● **Requirement**:
Update the data from the beginning through the line containing "Create wonderful, professional" so that "India Government Mint" becomes "Indian Government Mint" wherever it appears, and leave everything else unchanged.
---------- Dataset extract
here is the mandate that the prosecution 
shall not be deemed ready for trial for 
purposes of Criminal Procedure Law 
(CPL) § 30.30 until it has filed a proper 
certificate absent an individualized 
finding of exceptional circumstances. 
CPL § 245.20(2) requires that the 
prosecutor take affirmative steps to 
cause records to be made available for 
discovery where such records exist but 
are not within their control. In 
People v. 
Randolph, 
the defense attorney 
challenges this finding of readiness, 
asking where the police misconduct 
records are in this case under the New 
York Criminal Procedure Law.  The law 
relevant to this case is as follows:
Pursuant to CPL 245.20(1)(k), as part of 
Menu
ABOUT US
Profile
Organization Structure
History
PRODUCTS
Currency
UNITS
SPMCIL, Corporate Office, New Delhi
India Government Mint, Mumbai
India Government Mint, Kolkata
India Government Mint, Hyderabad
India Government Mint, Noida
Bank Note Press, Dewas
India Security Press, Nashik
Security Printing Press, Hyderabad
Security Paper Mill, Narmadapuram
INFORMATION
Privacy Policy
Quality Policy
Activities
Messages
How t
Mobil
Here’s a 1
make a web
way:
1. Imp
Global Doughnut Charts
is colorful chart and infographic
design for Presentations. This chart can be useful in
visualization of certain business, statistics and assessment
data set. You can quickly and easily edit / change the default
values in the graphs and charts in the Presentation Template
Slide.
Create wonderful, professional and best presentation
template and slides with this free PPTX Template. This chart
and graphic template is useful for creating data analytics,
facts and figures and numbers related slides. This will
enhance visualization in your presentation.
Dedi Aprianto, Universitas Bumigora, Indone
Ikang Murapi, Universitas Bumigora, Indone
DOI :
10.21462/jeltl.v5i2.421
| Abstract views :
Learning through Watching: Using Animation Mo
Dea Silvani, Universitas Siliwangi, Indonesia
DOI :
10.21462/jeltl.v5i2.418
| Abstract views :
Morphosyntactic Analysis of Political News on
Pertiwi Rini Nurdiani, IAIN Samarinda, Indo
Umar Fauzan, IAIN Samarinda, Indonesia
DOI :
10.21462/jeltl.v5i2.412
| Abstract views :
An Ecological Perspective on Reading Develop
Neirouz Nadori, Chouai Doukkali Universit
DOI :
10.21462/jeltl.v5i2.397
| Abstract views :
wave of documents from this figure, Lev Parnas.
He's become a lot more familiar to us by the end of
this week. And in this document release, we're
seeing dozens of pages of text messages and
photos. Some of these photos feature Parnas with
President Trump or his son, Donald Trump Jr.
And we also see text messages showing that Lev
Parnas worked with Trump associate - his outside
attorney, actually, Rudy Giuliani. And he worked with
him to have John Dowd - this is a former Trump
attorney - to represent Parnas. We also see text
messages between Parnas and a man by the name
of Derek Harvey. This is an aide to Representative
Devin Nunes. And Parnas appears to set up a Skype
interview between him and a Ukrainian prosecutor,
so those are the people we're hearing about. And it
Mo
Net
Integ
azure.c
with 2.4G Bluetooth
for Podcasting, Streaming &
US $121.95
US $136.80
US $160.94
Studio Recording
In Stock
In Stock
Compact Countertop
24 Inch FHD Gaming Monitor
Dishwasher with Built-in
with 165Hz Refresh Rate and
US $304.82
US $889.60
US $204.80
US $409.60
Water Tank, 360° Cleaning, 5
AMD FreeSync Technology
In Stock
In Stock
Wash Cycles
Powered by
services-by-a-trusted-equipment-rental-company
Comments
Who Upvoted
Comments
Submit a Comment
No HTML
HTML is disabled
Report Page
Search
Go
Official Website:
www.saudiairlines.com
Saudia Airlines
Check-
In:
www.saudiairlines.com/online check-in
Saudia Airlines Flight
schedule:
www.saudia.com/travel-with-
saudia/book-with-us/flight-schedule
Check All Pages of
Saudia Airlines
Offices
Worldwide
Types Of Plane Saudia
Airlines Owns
--------------------
● **Answer box**:
here is the mandate that the prosecution 
shall not be deemed ready for trial for 
purposes of Criminal Procedure Law 
(CPL) § 30.30 until it has filed a proper 
certificate absent an individualized 
finding of exceptional circumstances. 
CPL § 245.20(2) requires that the 
prosecutor take affirmative steps to 
cause records to be made available for 
discovery where such records exist but 
are not within their control. In 
People v. 
Randolph, 
the defense attorney 
challenges this finding of readiness, 
asking where the police misconduct 
records are in this case under the New 
York Criminal Procedure Law.  The law 
relevant to this case is as follows:
Pursuant to CPL 245.20(1)(k), as part of 
Menu
ABOUT US
Profile
Organization Structure
History
PRODUCTS
Currency
UNITS
SPMCIL, Corporate Office, New Delhi
Indian Government Mint, Mumbai
Indian Government Mint, Kolkata
Indian Government Mint, Hyderabad
Indian Government Mint, Noida
Bank Note Press, Dewas
India Security Press, Nashik
Security Printing Press, Hyderabad
Security Paper Mill, Narmadapuram
INFORMATION
Privacy Policy
Quality Policy
Activities
Messages
How t
Mobil
Here’s a 1
make a web
way:
1. Imp
Global Doughnut Charts
is colorful chart and infographic
design for Presentations. This chart can be useful in
visualization of certain business, statistics and assessment
data set. You can quickly and easily edit / change the default
values in the graphs and charts in the Presentation Template
Slide.
Create wonderful, professional and best presentation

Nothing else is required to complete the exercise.